The Herrington Lake Monster
Herrington Lake is Kentucky's deepest man-made lake, created in 1925 by damming the Dix river. The lake runs through Boyle, Garrard, and Mercer counties, it's deep waters lined with houseboats and vacation homes, and it's sheer limestone sides giving a small hint of the lost, deep and dark gorge that the lake now covers. The lake itself may be new, but its dark waters may be hiding something ancient and mysterious.
Ever since the dam was built and the gorge completely filled with water, many people have spoken of seeing a strange beast swimming in the water. Described as being about 15 feet long with a pig-like snout and long tail that curls behind its body, this mysterious creature seems content to keep mostly to itself. it has never harmed anyone, and it seems to shy away from people. It's most often seen swimming in the deep waters close to the dam, where every so often its snout will be reported poking up above the surface. The Herrington Lake Monster is also a surprisingly fast swimmer, and there have been reports of it easily keeping up with a speedboat going at full clip across the lake.
In 1972, the Louisville Courier Journal published a tried interview with Lawrence Thompson, a professor at the University of Kentucky who had a summer home on Lake Herrington. H told the paper that he had often seen the creature, and that it appeared to him to be an unknown species of animal that had made its home in the lake, saying that it was only a "monster" in the sense that someone would call an alligator a monster if they had never seen one before.
So what is the Lake Herrington Monster? One possible explanation is that it's an undiscovered species of animal that roams the Kentucky and Ohio rivers, maybe even its way down the Mississippi and all the way to the ocean. In this case, The Herrington Lake Monster probably isn't a single monster, but that a small pod of these creatures was caught behind the wall when the Dix river was dammed in 1925. These creatures have been breeding and feeding in the deep waters of the lake ever since.
One problem with this idea is that Lake Herrington seems to be the only place along the thousands of miles of waterway that those river networks make up where a creature matching this description is ever seen. If there were more of these creatures swimming up and down these miles of river, it seems likely that occasionally one would be seen somewhere other than the former course of the Dix River.
Another explanation for the presence of these creatures in Lake Herrington is built on remembering what the lake was before it was a lake.

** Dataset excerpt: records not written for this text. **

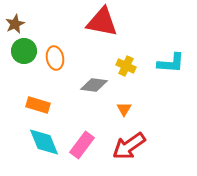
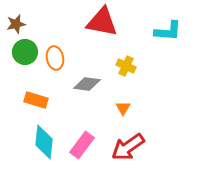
brown star: moved 1 px right; rotated 12 degrees clockwise
green circle: moved 1 px right, 1 px down
cyan L-shape: moved 3 px left, 32 px up
gray diamond: moved 7 px left, 1 px up
orange rectangle: moved 2 px left, 5 px up
orange triangle: moved 1 px left, 1 px up
cyan diamond: rotated 28 degrees clockwise
red arrow: moved 1 px left, 1 px down
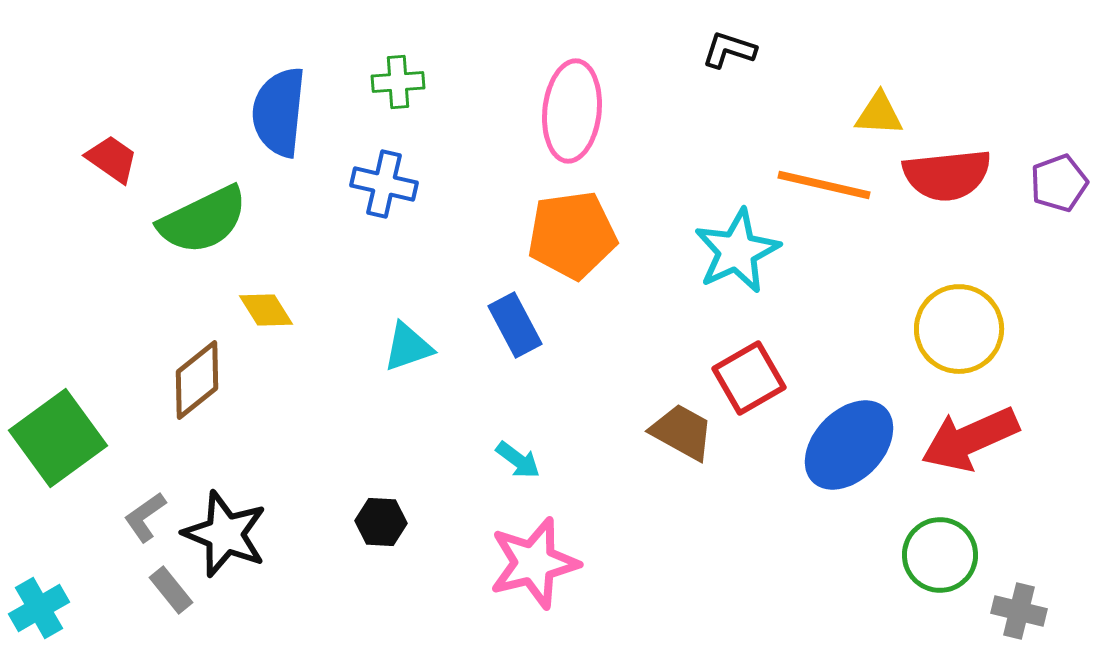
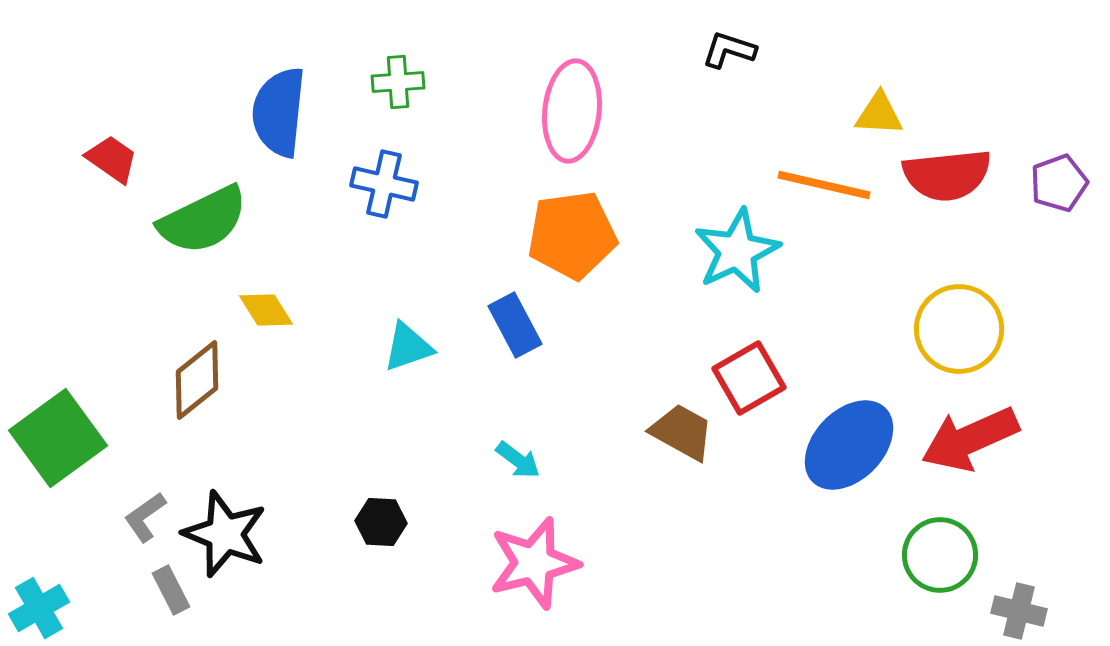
gray rectangle: rotated 12 degrees clockwise
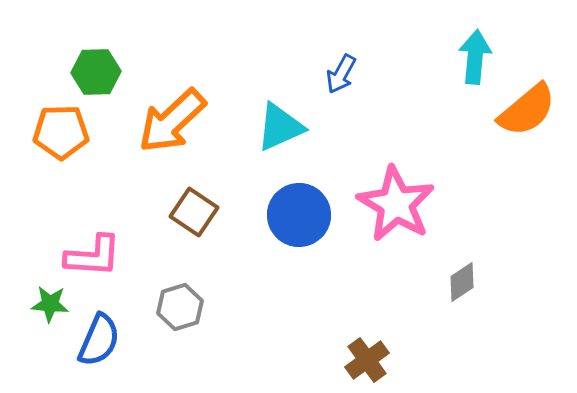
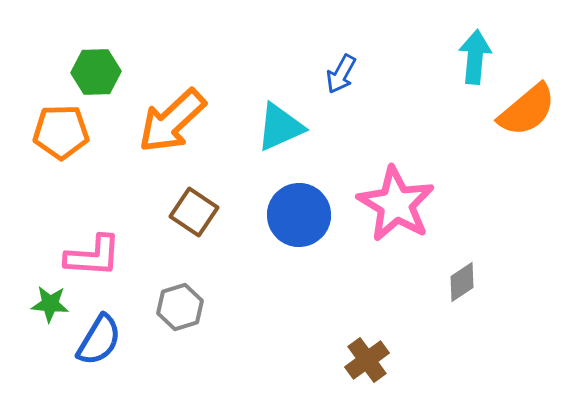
blue semicircle: rotated 8 degrees clockwise
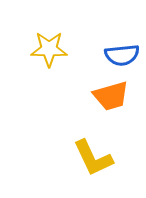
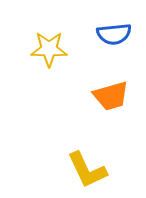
blue semicircle: moved 8 px left, 21 px up
yellow L-shape: moved 6 px left, 12 px down
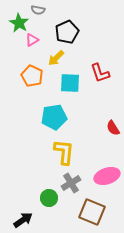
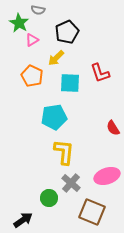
gray cross: rotated 18 degrees counterclockwise
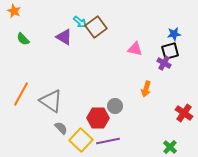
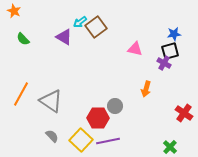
cyan arrow: rotated 104 degrees clockwise
gray semicircle: moved 9 px left, 8 px down
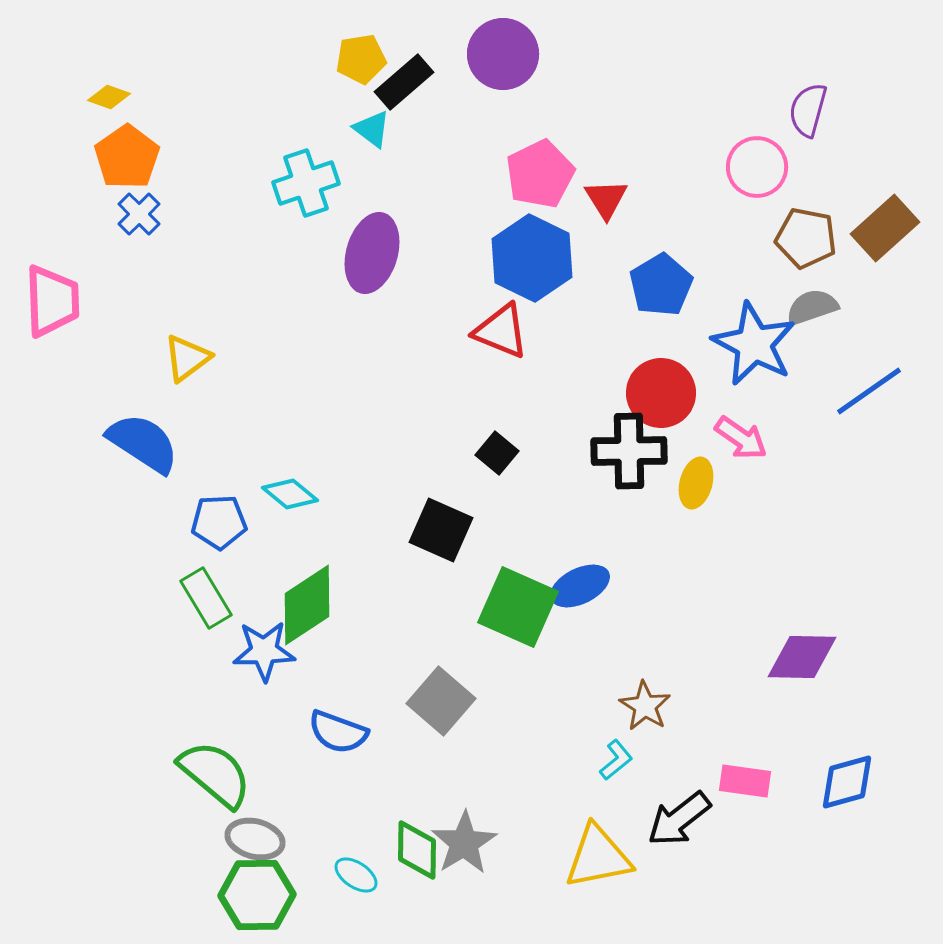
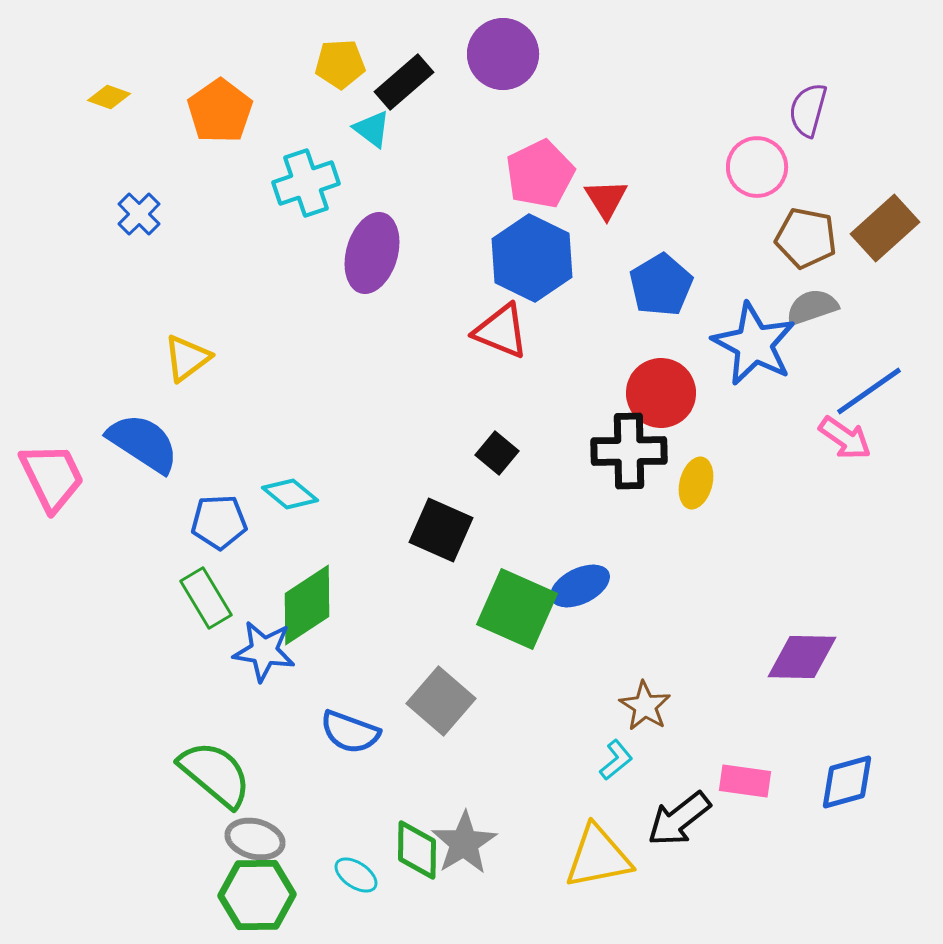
yellow pentagon at (361, 59): moved 21 px left, 5 px down; rotated 6 degrees clockwise
orange pentagon at (127, 157): moved 93 px right, 46 px up
pink trapezoid at (52, 301): moved 176 px down; rotated 24 degrees counterclockwise
pink arrow at (741, 438): moved 104 px right
green square at (518, 607): moved 1 px left, 2 px down
blue star at (264, 651): rotated 10 degrees clockwise
blue semicircle at (338, 732): moved 12 px right
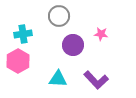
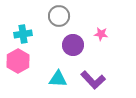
purple L-shape: moved 3 px left
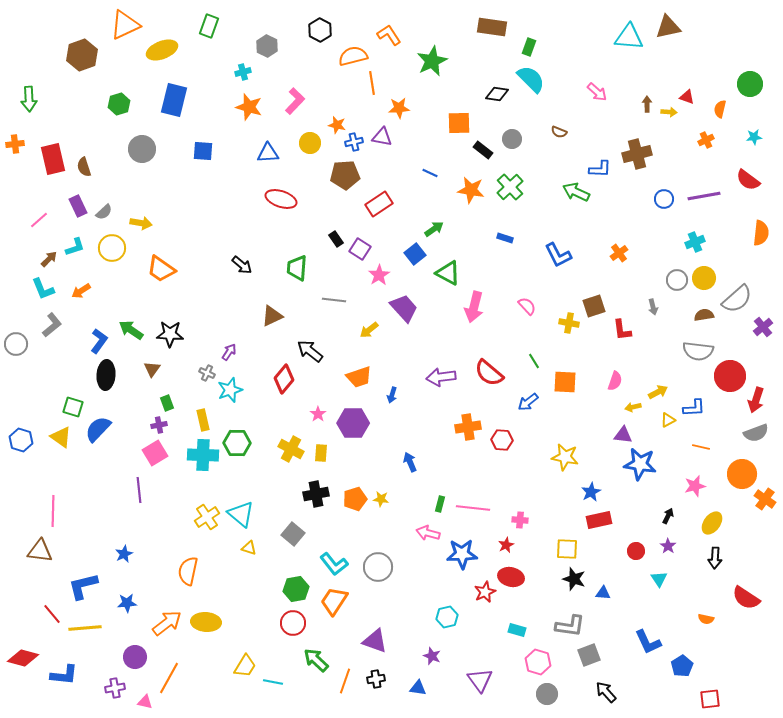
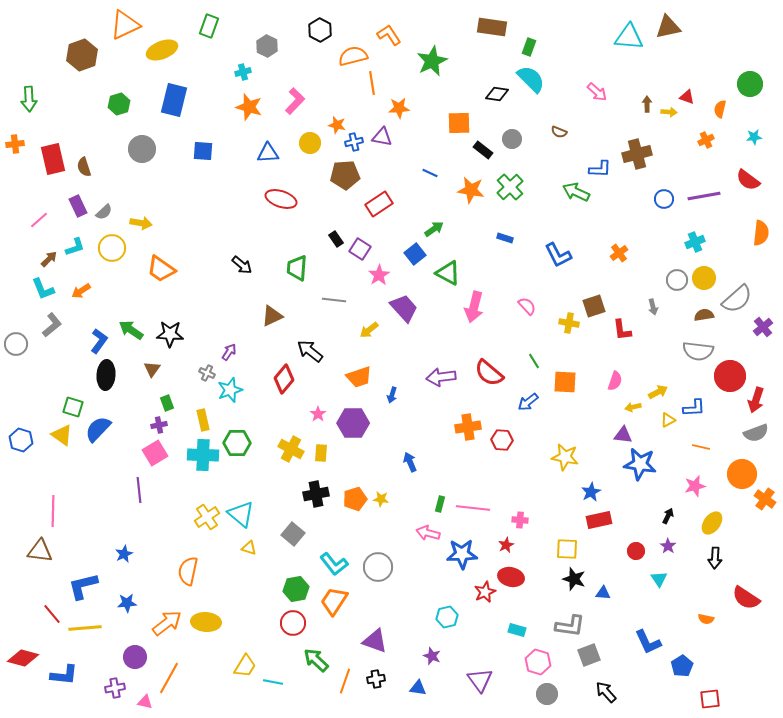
yellow triangle at (61, 437): moved 1 px right, 2 px up
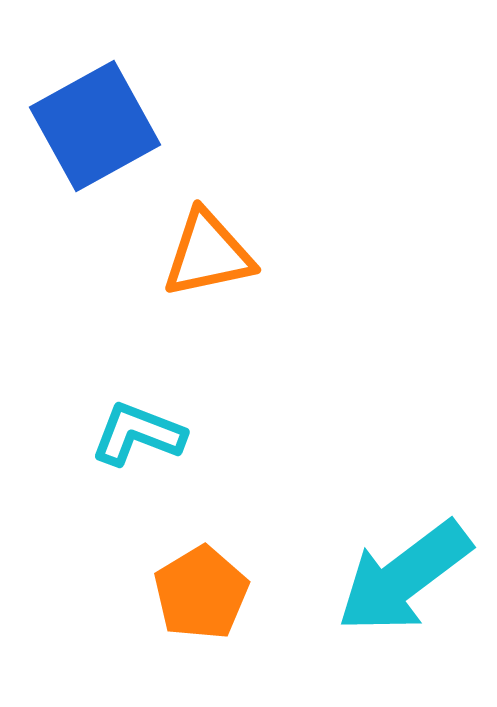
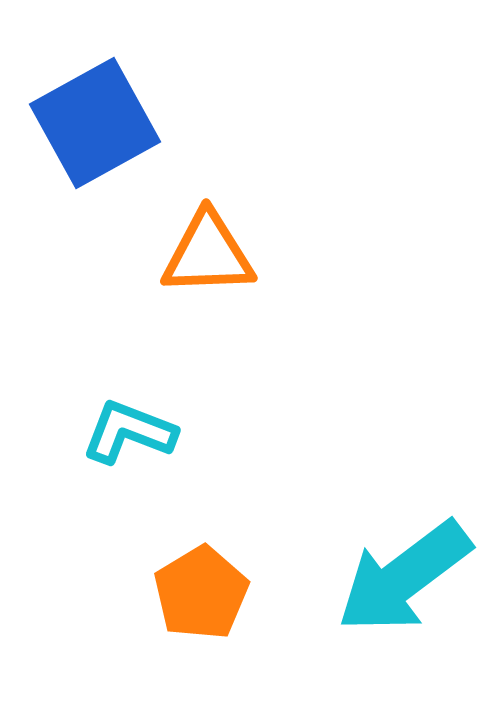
blue square: moved 3 px up
orange triangle: rotated 10 degrees clockwise
cyan L-shape: moved 9 px left, 2 px up
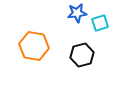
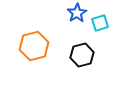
blue star: rotated 24 degrees counterclockwise
orange hexagon: rotated 24 degrees counterclockwise
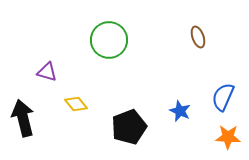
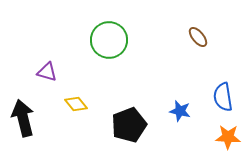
brown ellipse: rotated 20 degrees counterclockwise
blue semicircle: rotated 32 degrees counterclockwise
blue star: rotated 10 degrees counterclockwise
black pentagon: moved 2 px up
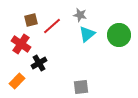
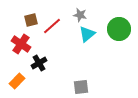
green circle: moved 6 px up
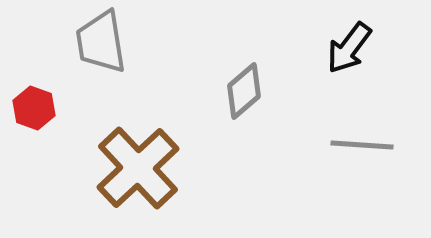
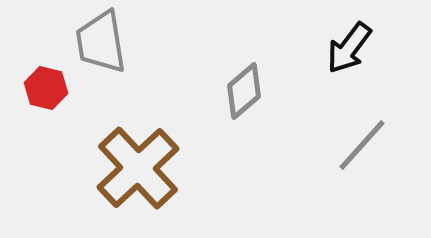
red hexagon: moved 12 px right, 20 px up; rotated 6 degrees counterclockwise
gray line: rotated 52 degrees counterclockwise
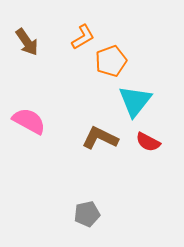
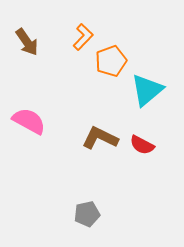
orange L-shape: rotated 16 degrees counterclockwise
cyan triangle: moved 12 px right, 11 px up; rotated 12 degrees clockwise
red semicircle: moved 6 px left, 3 px down
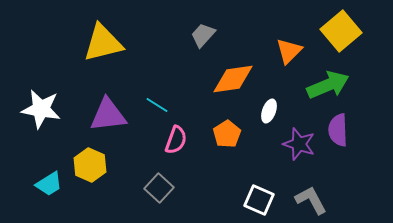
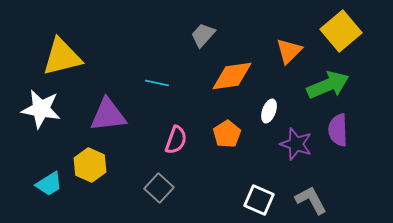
yellow triangle: moved 41 px left, 14 px down
orange diamond: moved 1 px left, 3 px up
cyan line: moved 22 px up; rotated 20 degrees counterclockwise
purple star: moved 3 px left
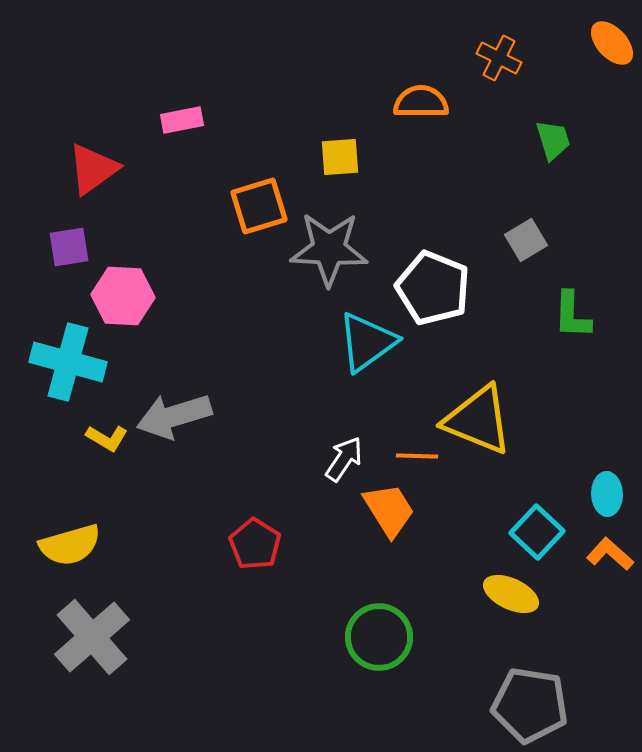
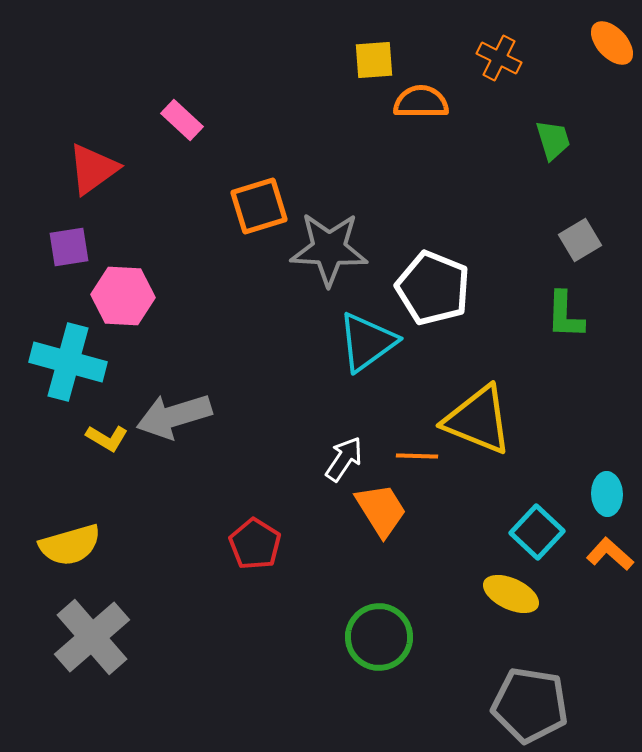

Kentucky is built on limestone, and limestone means caves. Kentucky is home to Mammoth Cave, the longest discovered cave system in the wold, and hundreds of other caves are scattered across the state, making up miles and miles of underground passageways. In these vast underground caverns flow many undiscovered, underground rivers and lakes containing unknown species of fish and animals.
It's possible that at bottom of Lake Herrington lies the entrance to one of these great cave systems. It's possible that a vast cave system containing some kind of underground waterway was once the home of these creatures, where they swam through an eternity of darkness. These animals could have swum in an underground lake even deeper and larger than Lake Herrington. When the dam was built in 1925 and the gorge flooded, the water could have also flowed into an undiscovered entrance to this cave system, and created a passage for these animals to come and go from their subterranean home. Occasionally one of these animals could swim up from their lake within a lake chasing a fish or some other food, feel the sunlight on its blind snout, and then sink back again below the dark waters.
The existence of an underwater cave system where a colony of creatures spend most of their time would explain why the Lake Herrington Monster is only occasionally spotted, and why no bodies of these creatures have ever been found. Perhaps one day some exceptionally foolhardy scuba diver will discover the entrance to these caves and stumble upon the creatures in their native habitat.
But in the meantime, whatever the Lake Herrington Monster is it seems to just want to be left alone and not to mean anyone any harm. So next time you pay a visit to the lake, find a quiet spot where the waters beneath you are at the deepest, turn off your engine, turn off your radio, and just sit quietly and wait. You may see a friendly snout poking up above the water.